> **WORK REQUIRED**: Tally up the lines below that contain the word "lane" and give the total alone.

> **ENTRIES PROVIDED**:
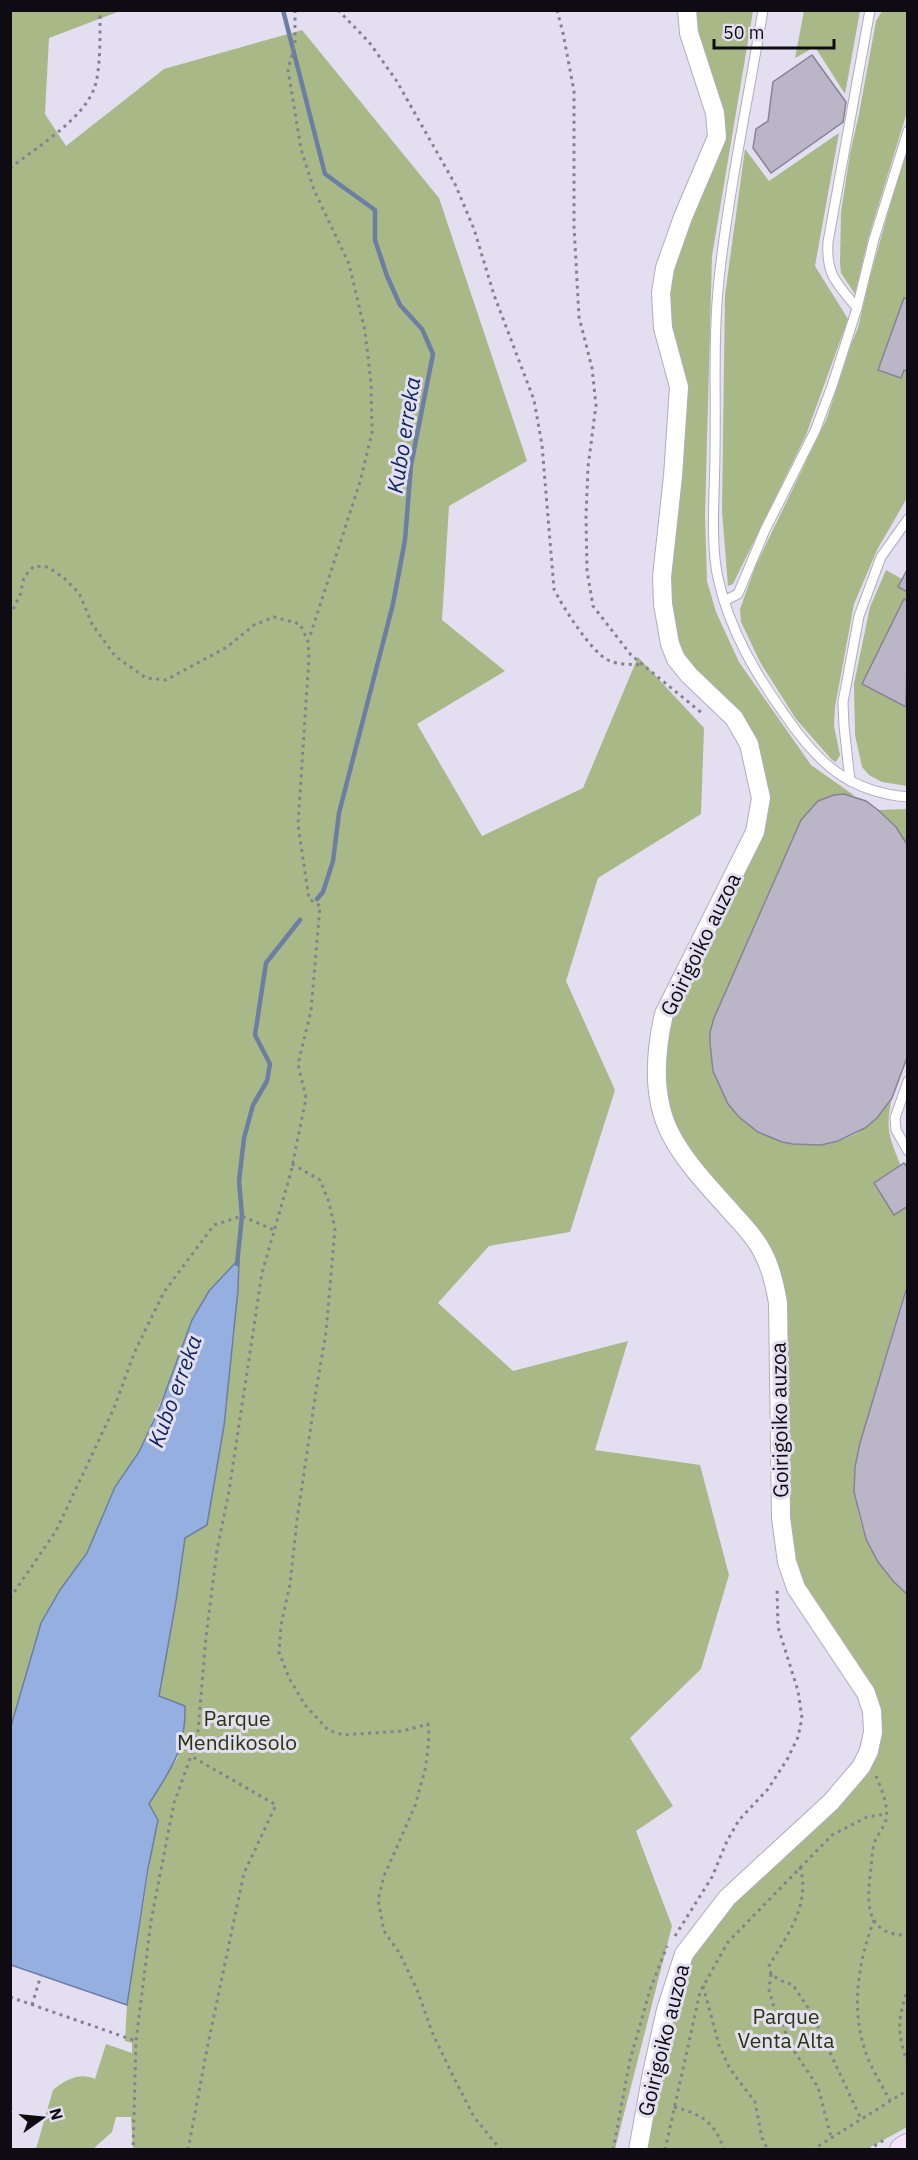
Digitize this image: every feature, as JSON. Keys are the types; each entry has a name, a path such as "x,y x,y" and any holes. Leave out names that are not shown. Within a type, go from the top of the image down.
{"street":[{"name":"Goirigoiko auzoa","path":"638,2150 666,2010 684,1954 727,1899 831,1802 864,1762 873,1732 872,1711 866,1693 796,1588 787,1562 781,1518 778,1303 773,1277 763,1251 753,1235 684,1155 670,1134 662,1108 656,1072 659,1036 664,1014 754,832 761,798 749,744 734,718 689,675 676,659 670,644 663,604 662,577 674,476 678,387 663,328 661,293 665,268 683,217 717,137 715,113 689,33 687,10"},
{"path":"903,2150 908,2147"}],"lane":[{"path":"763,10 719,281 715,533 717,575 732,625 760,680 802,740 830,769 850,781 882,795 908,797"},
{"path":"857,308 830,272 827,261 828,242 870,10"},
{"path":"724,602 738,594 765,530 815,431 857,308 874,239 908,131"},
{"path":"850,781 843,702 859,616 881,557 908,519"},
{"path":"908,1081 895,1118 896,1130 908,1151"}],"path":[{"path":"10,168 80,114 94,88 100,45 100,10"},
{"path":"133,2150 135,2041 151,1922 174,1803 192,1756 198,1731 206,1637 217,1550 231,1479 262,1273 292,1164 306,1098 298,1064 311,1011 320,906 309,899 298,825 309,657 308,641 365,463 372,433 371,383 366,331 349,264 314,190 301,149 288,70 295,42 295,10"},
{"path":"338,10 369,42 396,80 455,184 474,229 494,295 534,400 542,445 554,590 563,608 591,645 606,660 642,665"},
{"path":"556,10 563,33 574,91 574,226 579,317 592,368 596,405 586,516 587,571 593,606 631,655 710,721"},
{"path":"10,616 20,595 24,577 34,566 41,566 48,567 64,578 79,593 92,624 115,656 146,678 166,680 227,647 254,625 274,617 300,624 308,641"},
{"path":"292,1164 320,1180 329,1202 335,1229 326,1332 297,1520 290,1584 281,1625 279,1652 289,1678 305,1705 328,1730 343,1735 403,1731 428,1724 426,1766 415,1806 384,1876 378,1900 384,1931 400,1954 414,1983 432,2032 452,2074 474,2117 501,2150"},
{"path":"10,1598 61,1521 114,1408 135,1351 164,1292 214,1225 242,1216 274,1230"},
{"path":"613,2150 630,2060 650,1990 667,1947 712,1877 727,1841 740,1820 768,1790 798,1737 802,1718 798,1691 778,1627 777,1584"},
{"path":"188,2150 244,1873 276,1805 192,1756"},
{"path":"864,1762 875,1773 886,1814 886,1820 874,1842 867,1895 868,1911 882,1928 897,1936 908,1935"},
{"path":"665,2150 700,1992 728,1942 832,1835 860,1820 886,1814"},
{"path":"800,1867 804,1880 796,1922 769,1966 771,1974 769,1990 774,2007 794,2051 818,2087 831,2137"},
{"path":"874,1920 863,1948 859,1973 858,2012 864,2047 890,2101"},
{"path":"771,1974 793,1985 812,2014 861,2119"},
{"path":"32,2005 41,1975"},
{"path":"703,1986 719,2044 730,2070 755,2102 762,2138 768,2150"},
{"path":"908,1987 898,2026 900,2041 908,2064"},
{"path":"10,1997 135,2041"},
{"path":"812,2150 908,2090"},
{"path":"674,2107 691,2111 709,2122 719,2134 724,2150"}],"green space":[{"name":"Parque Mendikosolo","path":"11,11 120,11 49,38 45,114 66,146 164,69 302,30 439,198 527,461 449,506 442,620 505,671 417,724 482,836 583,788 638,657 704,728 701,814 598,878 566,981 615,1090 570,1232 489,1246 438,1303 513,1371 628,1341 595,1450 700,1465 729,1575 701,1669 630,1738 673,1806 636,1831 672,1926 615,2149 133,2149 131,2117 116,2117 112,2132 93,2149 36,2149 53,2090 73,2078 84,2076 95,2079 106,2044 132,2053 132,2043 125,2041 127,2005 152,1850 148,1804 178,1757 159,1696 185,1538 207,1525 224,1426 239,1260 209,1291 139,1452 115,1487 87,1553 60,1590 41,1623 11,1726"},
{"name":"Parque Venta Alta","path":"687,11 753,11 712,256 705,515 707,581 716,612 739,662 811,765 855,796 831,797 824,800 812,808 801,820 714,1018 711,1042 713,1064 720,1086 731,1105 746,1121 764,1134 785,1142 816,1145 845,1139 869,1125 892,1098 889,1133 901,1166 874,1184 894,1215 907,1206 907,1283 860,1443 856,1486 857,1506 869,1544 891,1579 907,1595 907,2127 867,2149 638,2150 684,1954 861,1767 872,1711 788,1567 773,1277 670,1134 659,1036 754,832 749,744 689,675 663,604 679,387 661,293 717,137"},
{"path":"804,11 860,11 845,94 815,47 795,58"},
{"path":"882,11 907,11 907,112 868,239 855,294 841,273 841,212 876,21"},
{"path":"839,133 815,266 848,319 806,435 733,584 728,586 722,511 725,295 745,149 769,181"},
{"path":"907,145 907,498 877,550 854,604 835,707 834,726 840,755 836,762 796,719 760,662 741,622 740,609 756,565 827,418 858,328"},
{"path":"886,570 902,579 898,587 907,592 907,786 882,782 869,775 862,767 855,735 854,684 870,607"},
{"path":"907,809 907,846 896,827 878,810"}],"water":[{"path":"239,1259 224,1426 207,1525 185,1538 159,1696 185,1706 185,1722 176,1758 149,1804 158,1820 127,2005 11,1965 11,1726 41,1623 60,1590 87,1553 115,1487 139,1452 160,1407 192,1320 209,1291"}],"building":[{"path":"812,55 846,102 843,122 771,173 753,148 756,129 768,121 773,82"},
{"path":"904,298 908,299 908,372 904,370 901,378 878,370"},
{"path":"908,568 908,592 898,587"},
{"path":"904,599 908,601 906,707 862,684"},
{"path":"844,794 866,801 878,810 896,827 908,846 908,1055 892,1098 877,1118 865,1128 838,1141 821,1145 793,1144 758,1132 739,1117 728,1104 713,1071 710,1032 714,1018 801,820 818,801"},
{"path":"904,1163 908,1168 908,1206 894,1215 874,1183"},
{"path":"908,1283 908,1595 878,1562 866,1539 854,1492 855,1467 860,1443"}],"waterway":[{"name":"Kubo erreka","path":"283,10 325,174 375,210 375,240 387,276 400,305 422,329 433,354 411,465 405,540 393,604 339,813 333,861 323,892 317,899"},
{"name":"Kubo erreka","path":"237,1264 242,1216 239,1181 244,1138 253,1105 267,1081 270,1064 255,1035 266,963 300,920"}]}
--
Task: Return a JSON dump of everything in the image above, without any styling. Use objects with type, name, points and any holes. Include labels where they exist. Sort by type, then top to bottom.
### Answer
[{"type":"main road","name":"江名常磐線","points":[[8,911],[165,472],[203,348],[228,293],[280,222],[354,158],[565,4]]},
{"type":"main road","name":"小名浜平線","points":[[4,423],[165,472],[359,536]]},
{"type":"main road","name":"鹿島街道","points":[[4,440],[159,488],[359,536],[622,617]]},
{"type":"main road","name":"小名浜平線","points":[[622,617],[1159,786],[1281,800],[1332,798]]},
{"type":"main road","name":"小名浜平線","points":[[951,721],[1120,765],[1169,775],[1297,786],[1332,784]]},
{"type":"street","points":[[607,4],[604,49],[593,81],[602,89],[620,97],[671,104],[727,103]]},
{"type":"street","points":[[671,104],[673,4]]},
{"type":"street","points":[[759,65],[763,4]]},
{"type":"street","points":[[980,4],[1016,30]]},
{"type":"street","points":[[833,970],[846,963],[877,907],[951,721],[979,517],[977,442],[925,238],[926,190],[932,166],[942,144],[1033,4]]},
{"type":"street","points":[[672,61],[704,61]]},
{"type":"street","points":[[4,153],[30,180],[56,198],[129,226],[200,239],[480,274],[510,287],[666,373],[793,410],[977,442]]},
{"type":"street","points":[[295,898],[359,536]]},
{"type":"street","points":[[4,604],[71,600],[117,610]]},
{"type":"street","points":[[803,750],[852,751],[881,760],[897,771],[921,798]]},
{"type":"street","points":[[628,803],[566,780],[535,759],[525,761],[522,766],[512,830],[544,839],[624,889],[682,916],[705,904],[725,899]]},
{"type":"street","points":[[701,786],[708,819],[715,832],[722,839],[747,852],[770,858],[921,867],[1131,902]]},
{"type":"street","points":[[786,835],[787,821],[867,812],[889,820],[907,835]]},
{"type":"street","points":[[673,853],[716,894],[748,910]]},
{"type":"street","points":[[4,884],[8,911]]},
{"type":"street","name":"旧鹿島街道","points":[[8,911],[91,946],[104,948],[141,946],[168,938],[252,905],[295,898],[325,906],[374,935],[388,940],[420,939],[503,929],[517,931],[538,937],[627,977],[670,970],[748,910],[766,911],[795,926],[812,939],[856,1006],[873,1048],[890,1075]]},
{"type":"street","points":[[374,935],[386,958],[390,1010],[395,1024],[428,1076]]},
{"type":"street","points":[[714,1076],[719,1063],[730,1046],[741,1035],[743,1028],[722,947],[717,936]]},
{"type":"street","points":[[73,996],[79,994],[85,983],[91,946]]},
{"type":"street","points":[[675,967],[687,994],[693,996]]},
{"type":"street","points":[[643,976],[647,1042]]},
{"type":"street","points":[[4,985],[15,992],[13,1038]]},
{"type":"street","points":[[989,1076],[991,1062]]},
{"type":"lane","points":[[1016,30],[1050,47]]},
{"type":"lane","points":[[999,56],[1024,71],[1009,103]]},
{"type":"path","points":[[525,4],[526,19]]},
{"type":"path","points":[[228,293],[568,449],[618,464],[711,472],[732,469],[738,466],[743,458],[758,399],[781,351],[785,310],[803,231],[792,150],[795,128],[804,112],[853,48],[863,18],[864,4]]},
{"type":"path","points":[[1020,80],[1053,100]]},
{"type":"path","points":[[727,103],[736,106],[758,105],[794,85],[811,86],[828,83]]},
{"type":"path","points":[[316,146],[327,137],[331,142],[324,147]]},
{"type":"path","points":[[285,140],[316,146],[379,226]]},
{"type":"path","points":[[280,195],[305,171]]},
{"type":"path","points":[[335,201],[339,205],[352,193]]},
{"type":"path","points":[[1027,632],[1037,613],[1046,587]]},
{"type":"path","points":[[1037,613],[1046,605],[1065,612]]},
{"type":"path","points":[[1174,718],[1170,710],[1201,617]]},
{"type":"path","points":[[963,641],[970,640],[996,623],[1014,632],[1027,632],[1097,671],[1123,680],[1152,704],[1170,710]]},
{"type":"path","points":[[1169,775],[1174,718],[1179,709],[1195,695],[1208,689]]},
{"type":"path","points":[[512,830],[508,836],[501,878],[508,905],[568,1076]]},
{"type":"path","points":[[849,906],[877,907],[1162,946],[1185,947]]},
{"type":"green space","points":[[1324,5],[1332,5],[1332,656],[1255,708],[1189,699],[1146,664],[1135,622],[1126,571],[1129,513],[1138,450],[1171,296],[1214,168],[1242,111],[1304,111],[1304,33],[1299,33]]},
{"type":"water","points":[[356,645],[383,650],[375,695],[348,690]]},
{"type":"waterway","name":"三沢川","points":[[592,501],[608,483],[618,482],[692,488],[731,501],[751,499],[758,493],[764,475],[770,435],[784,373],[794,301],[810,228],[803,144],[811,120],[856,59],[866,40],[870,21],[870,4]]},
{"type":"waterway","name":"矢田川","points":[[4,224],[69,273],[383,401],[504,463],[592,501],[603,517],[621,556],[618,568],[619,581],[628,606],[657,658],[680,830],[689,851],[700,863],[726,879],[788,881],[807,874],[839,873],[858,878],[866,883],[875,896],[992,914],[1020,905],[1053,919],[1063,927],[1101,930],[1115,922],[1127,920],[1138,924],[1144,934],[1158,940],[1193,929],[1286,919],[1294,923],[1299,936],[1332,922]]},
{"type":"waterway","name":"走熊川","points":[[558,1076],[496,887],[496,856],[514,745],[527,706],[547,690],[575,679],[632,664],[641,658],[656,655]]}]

> **ANSWER SPACE**: 3